The dazzling laser lights
Next was the song "Somewhere," the Pet Shop Boy's version of a West Side Story song, followed by "Leaving," "Thursday" (a new "Electric" song featuring a lively rap interlude from British recording artist Example and a memorable and catchy "stay for the weekend" chorus), "Love, Etc.," "I Get Excited (You Get Excited Too)" and "Miracle." 

Again, the duo raise the notch higher with a bevy of dance anthems to end the show - “Rent,” “It’s a Sin,” "Domino Dancing," the Village People cover "Go West" and  “Always on My Mind.” All these songs animated the crowd who responded with emotional fervor.   Of course, what is a concert without an encore.  After a clamor for more, the duo responded with  “West End Girls,” their most heard of song to date, plus the latest "Electric" single "Vocal" to end the hour and a half concert.  However, I was slightly disappointed that they didn't play the other Pet Shop Boys hits such as "Heart," "Love Comes Quickly" and "What Have I Done to Deserve This?"


The duo wearing their straw jackets

Chris and his mirror ball hat
All throughout  the concert, the duo made a number of costume changes, donning unique, avant-garde, extravagant and neon-intensive costumes, creations of costume designer Jeffrey Bryant, that could be defined as futuristic, wacky, mad and vibrant.

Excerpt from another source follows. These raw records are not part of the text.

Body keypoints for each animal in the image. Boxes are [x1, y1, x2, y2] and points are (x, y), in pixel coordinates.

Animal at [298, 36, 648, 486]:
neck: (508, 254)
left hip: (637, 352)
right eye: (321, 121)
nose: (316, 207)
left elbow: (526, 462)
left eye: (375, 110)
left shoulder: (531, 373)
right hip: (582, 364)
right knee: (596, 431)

It included jackets made completely from straws.  

They also changed wigs, headdress (including a bull-shaped piece to simulate minotaurs) and hats (including a mirror ball hat that, when hit by a spotlight, illuminated the coliseum).  Even when the duo were not on stage during costume changes, their pre-programmed electronic music still throbbed, pulsed and hammered away.
The upright beds
The giant projection screen, behind the open stage, is mapped on to a variety of surfaces including strategically-placed gauzes, set items and a back wall built to look like an enormous Venetian blind (or V blinds as they came to be known), created by Total Solutions, which opens and closes as part of the show. 

The first gauze, which goes up for the first three tracks, almost acts as a TV screen for the duo to perform behind.  The giant projection surface also disappears, in the blink of an eye, to reveal a wall of lights and strobes and then returns, as if by magic.  There are also rolling set piece performance spaces including an upright bed, which the duo stands in, which later revolves to become dance booths.  Aside from the duo, joining them on stage are 2 dancers, in peculiar headgear, who throw contemporary dance shapes, prance about and even ride on pogo sticks.
A combination of strobe lights and lasers


The resulting vibrant and pop-influenced show had everything; colorful lighting, vast projection screens with artily crafted images, content, incredible choreography, blasts of glittery confetti all over the stage (from cannons in the pit), a smoke machine, the hits and new songs (all delivered with character and conviction by Neil), plus it was full of energy.  Altogether, the concert was such a great show, more an art and design or theater-based production (created with acclaimed opera and theatrical designer Es Devlin), an unusual combination of concert, West End musical and art installation, rather than a normal rock music show.  A dazzling feast for the eyes as well as ears.